Abstract

Abstract Objective To characterize the existing tensions between actors which condition the implementation of the renewed primary healthcare (PHC), in the context of the most recent Colombian post-conflict years, in the territories of high rurality of the Pacific Coast. Methods We performed a qualitative study based on action research methodology with a critical and reflexive analysis of the social and institutional actors in the implementation of the Renewed PHC model in dispersed rural areas (Afro-Colombian and indigenous) the Pacific coast. We analyzed the different interested parties and the concordance between the community and institutional actors. Results The level of implementation of the Renewed PHC in high rurality territories of the Colombian Pacific Coast, intersects with tensions arising from the armed conflict, that affect sustainability and governance of the territory, and the intercultural tensions between the national health model in Colombia and the communities' social representations of their own health and development.
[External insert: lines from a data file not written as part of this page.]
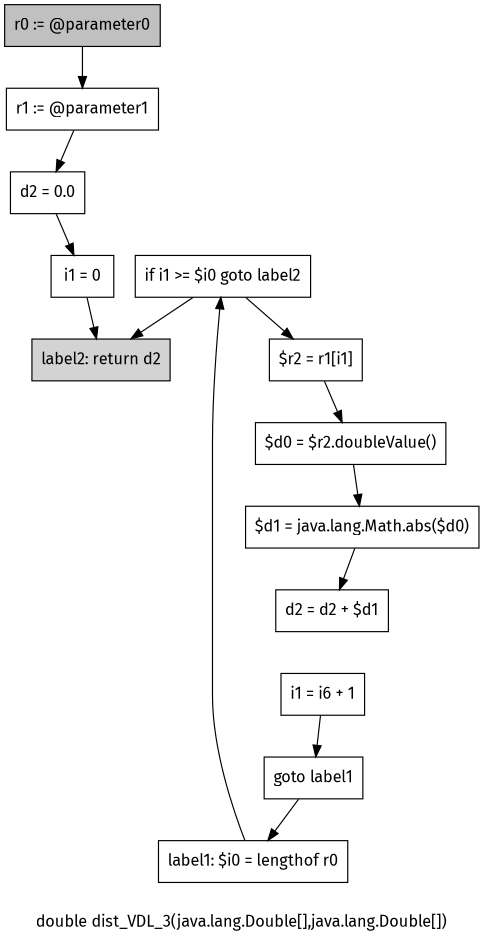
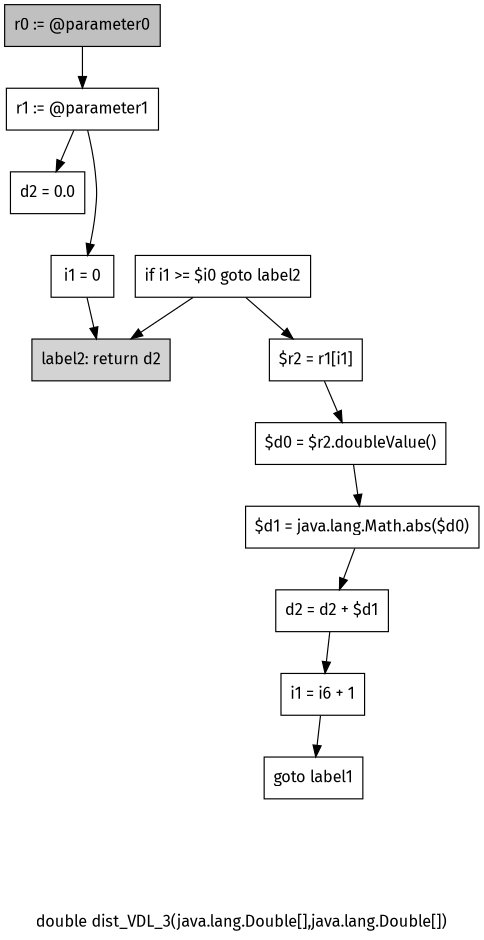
  digraph {
    fontname="Fira Sans"
    label="double dist_VDL_3(java.lang.Double[],java.lang.Double[])"
    node [fontname="Fira Sans" shape=box]
    edge [fontname="Fira Sans"]
    n1 [fillcolor=gray label="r0 := @parameter0" style=filled]
    n2 [label="r1 := @parameter1"]
    n3 [label="d2 = 0.0"]
    n4 [label="i1 = 0"]
    n5 [fillcolor=lightgray label="label2: return d2" style=filled]
-   n6 [label="label1: $i0 = lengthof r0"]
    n7 [label="if i1 >= $i0 goto label2"]
    n8 [label="$r2 = r1[i1]"]
    n9 [label="$d0 = $r2.doubleValue()"]
    n10 [label="$d1 = java.lang.Math.abs($d0)"]
    n11 [label="d2 = d2 + $d1"]
    n12 [label="i1 = i6 + 1"]
    n13 [label="goto label1"]
    n1 -> n2
    n2 -> n3
-   n3 -> n4
+   n2 -> n4
    n4 -> n5
-   n6 -> n7
    n7 -> n5
    n7 -> n8
    n8 -> n9
    n9 -> n10
    n10 -> n11
+   n11 -> n12
    n12 -> n13
-   n13 -> n6
  }
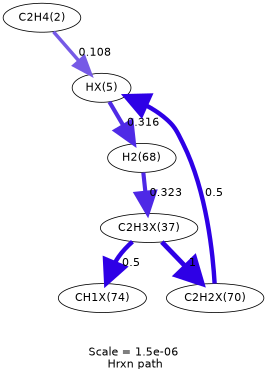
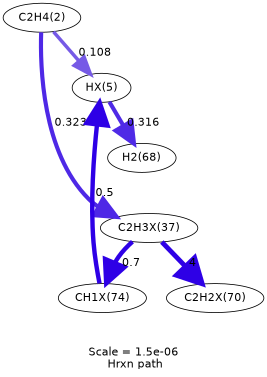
  digraph {
    fontname=Helvetica
    label="Scale = 1.5e-06\l Hrxn path"
    node [fontname=Helvetica]
    edge [arrowsize=2.74 color="0.7, 1, 0.9" fontname=Helvetica style="setlinewidth(5.48)"]
    n1 [label="C2H4(2)"]
    n2 [label="HX(5)"]
    n3 [label="C2H3X(37)"]
    n4 [label="H2(68)"]
    n5 [label="CH1X(74)"]
    n6 [label="C2H2X(70)"]
    n1 -> n2 [arrowsize=2.16 color="0.7, 0.608, 0.9" label=" 0.108" style="setlinewidth(4.32)"]
-   n4 -> n3 [arrowsize=2.57 color="0.7, 0.823, 0.9" label=" 0.323" style="setlinewidth(5.15)"]
+   n1 -> n3 [arrowsize=2.57 color="0.7, 0.823, 0.9" label=" 0.323" style="setlinewidth(5.15)"]
    n2 -> n4 [arrowsize=2.56 color="0.7, 0.816, 0.9" label=" 0.316" style="setlinewidth(5.13)"]
-   n3 -> n5 [label=" 0.5"]
-   n3 -> n6 [arrowsize=3 color="0.7, 1.5, 0.9" label=" 1" style="setlinewidth(6)"]
-   n6 -> n2 [label=" 0.5"]
+   n3 -> n5 [label=" 0.7"]
+   n3 -> n6 [arrowsize=3 color="0.7, 1.5, 0.9" label=" 4" style="setlinewidth(6)"]
+   n5 -> n2 [label=" 0.5"]
  }
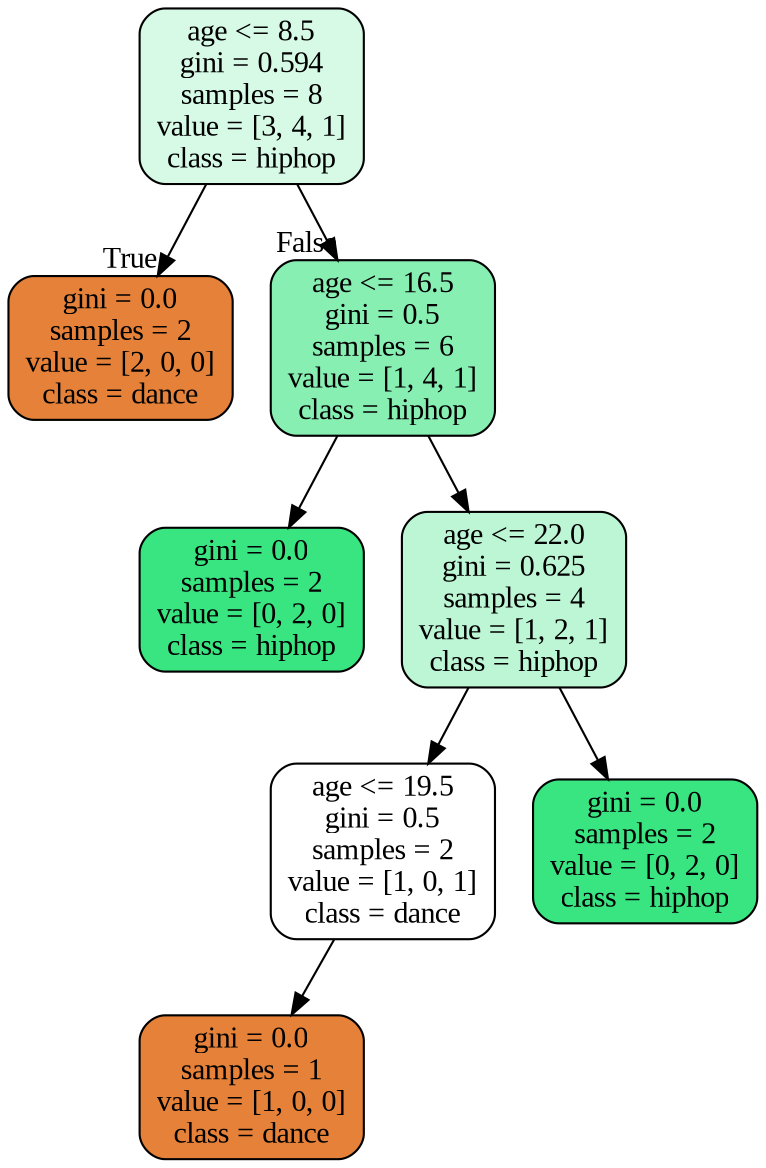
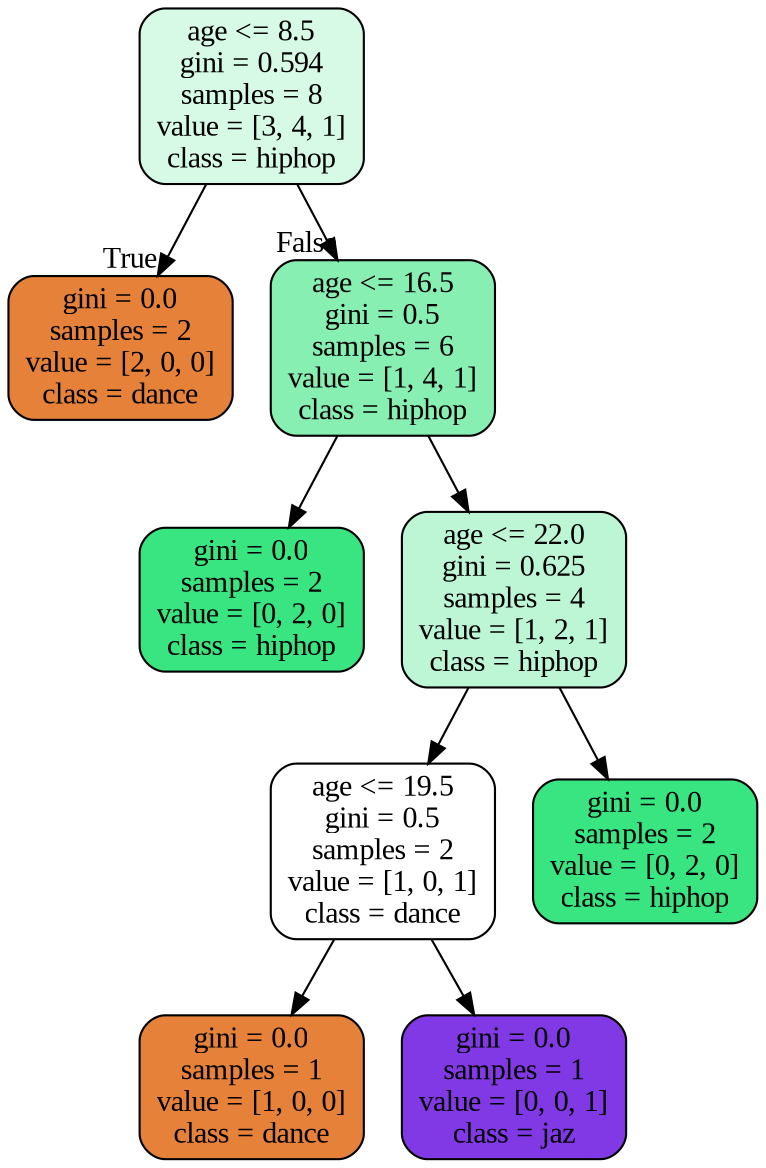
  digraph {
    fontname="Liberation Serif"
    node [color=black fillcolor="#e58139" fontname="Liberation Serif" shape=box style="filled, rounded"]
    edge [fontname="Liberation Serif"]
    n1 [fillcolor="#d7fae6" label="age <= 8.5\ngini = 0.594\nsamples = 8\nvalue = [3, 4, 1]\nclass = hiphop"]
    n2 [label="gini = 0.0\nsamples = 2\nvalue = [2, 0, 0]\nclass = dance"]
    n3 [fillcolor="#88efb3" label="age <= 16.5\ngini = 0.5\nsamples = 6\nvalue = [1, 4, 1]\nclass = hiphop"]
    n4 [fillcolor="#39e581" label="gini = 0.0\nsamples = 2\nvalue = [0, 2, 0]\nclass = hiphop"]
    n5 [fillcolor="#bdf6d5" label="age <= 22.0\ngini = 0.625\nsamples = 4\nvalue = [1, 2, 1]\nclass = hiphop"]
    n6 [fillcolor="#ffffff" label="age <= 19.5\ngini = 0.5\nsamples = 2\nvalue = [1, 0, 1]\nclass = dance"]
    n7 [fillcolor="#39e581" label="gini = 0.0\nsamples = 2\nvalue = [0, 2, 0]\nclass = hiphop"]
    n8 [label="gini = 0.0\nsamples = 1\nvalue = [1, 0, 0]\nclass = dance"]
+   n9 [fillcolor="#8139e5" label="gini = 0.0\nsamples = 1\nvalue = [0, 0, 1]\nclass = jaz"]
    n1 -> n2 [headlabel=True labelangle=45 labeldistance=2.5]
    n1 -> n3 [headlabel=False labelangle=-45 labeldistance=2.5]
    n3 -> n4
    n3 -> n5
    n5 -> n6
    n5 -> n7
    n6 -> n8
+   n6 -> n9
  }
Only 25% of the Renewed PHC elements are present, under low or medium conditions. Analysis of actors -Stakeholders-, according to their nature, level of presence, and power in the area indicates the absence of the Colombian government in these territories. Members of the community and their health resources constitute 48% of the Renewed PHC parties. Conclusions Limited understanding of the ethnic logics on health and development stands out as the main tension among actors to advance with the implementation of the Renewed PHC in post-conflict territories with high rurality. The national health model has a low capacity to accurately address health priorities from the Afro-descendant and Indigenous communities occupying such territories, with a differentiated, intercultural offer that would be able to act integrally on the dynamics of the illegal economy (illegal mining and illicit crops), which can seriously compromise their food security. Key messages Only 25% of the components of the renewed PHC are present in the territories with high dispersed rurality. In the post-conflict period, there are still tensions between community actors and stakeholders (Institutions).